begin

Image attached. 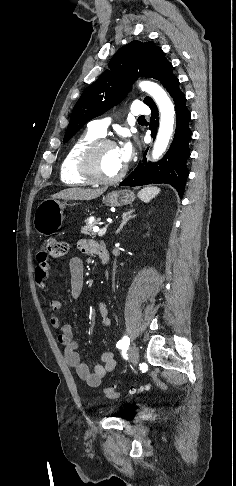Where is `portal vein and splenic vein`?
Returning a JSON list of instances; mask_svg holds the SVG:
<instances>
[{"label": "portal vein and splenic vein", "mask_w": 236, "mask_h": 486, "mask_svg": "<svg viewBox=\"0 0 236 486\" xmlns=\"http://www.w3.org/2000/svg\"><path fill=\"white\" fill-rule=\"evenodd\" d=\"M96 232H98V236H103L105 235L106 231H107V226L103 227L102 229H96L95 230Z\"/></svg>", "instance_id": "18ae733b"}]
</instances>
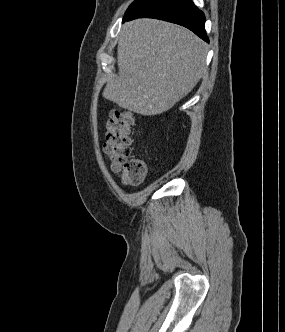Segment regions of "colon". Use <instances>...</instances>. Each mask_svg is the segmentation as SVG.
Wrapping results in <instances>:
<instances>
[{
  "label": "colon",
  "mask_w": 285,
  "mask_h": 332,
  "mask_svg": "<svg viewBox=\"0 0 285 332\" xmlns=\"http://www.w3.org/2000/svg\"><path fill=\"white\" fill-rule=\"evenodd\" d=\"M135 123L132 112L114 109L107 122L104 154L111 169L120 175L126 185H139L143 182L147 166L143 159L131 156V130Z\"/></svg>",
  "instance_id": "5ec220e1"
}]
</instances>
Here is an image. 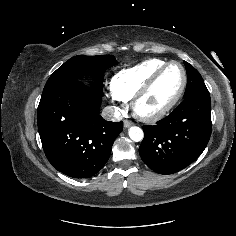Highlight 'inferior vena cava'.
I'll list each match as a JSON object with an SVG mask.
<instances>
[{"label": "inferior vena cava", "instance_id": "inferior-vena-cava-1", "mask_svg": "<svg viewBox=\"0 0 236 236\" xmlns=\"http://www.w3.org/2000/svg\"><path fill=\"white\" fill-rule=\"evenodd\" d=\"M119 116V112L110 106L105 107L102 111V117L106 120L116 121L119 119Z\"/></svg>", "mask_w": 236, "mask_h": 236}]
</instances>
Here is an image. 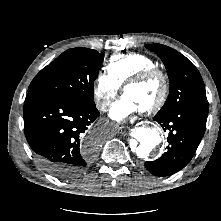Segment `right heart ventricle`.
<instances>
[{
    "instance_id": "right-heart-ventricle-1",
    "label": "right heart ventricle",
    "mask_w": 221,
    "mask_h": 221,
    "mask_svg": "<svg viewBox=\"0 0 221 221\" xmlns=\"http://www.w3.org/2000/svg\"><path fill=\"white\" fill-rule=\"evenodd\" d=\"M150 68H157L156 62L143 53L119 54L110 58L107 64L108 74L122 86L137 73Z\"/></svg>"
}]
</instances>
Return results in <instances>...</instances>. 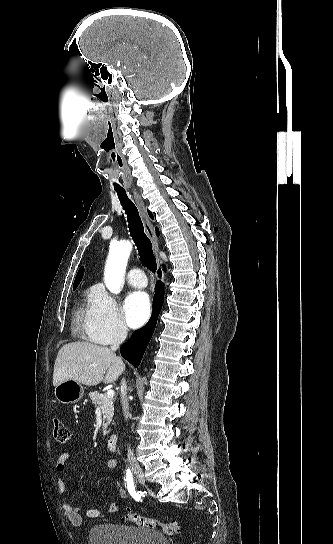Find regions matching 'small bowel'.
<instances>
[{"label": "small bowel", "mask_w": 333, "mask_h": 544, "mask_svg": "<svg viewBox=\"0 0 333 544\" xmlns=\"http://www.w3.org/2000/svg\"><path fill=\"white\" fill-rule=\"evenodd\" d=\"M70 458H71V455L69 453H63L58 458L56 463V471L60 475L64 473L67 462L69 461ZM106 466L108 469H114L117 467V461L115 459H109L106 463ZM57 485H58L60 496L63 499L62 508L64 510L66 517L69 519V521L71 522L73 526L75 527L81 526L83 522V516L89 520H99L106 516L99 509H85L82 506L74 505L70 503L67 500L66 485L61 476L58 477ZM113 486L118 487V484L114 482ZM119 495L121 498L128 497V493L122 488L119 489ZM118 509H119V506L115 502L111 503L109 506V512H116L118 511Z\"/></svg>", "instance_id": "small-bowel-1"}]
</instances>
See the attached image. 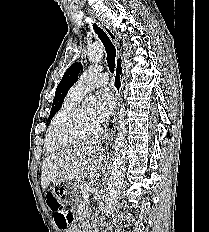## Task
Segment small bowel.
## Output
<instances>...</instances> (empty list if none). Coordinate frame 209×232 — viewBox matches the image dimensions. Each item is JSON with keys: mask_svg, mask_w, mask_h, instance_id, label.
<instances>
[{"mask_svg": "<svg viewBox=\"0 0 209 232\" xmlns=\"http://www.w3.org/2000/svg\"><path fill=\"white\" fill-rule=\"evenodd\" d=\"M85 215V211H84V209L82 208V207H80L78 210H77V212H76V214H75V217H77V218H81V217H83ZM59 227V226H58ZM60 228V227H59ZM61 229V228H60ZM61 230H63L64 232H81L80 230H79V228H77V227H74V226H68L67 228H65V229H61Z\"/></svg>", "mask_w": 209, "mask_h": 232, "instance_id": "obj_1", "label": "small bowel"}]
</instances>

end
begin

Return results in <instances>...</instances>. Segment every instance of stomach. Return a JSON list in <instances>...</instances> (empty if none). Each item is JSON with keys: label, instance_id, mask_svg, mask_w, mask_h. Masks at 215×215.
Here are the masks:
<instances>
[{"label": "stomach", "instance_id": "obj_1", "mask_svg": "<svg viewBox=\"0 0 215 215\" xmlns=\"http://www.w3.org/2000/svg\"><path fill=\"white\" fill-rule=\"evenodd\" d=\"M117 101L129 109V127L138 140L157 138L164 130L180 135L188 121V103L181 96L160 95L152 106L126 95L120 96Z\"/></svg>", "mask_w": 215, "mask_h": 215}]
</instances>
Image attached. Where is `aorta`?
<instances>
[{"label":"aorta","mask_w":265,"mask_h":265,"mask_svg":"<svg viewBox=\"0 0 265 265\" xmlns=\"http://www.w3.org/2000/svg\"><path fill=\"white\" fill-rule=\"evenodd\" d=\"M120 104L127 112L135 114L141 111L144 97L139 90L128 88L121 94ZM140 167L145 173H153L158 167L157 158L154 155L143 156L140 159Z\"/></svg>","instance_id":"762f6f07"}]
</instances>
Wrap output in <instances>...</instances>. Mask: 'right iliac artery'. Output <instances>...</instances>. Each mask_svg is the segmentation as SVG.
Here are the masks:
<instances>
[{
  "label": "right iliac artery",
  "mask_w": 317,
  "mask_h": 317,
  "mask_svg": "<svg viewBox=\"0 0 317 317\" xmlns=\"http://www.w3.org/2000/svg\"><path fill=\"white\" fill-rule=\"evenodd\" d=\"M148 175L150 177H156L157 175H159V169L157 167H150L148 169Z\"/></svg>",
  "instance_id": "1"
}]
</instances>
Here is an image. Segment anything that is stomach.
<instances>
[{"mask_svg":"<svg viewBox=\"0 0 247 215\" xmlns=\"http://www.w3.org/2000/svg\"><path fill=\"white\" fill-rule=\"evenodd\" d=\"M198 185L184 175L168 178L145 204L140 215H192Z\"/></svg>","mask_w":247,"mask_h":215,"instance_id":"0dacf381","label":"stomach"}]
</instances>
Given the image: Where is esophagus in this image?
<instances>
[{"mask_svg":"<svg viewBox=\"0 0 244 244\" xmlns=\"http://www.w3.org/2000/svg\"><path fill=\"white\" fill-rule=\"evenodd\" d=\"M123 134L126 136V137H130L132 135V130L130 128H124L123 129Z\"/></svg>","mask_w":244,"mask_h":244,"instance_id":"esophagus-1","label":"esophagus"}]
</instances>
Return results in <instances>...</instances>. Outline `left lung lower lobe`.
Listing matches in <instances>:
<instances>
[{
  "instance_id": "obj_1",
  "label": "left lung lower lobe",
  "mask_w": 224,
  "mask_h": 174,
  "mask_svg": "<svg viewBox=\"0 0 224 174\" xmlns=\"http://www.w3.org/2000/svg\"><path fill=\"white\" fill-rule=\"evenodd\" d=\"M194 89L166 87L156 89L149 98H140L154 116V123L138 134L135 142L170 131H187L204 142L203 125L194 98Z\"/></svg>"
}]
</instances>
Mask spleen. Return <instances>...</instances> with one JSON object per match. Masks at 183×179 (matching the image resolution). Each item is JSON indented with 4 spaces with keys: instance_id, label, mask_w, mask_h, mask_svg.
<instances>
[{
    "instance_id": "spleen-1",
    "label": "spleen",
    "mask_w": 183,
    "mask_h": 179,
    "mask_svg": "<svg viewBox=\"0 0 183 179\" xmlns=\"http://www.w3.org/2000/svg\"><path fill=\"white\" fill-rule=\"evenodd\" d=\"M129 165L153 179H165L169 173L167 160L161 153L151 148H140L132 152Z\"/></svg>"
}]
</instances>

end

# Problem requirements:
Pull out each line of the records that contains the string "JSON". Treat the match as case-sensitive.

# Answer to the problem:
Returning a JSON list of instances; mask_svg holds the SVG:
I'll list each match as a JSON object with an SVG mask.
<instances>...</instances> (empty list if none). Coordinate frame 209×232 — viewBox matches the image dimensions. Each item is JSON with keys: mask_svg, mask_w, mask_h, instance_id, label.
Return results in <instances>...</instances>. Segment every instance of stomach. Return a JSON list in <instances>...</instances> (empty if none). Each item is JSON with keys: label, instance_id, mask_svg, mask_w, mask_h. Masks at 215×215.
Mask spleen. Return <instances>...</instances> with one JSON object per match. Masks at 183×179 (matching the image resolution). Each item is JSON indented with 4 spaces with keys: instance_id, label, mask_w, mask_h, mask_svg.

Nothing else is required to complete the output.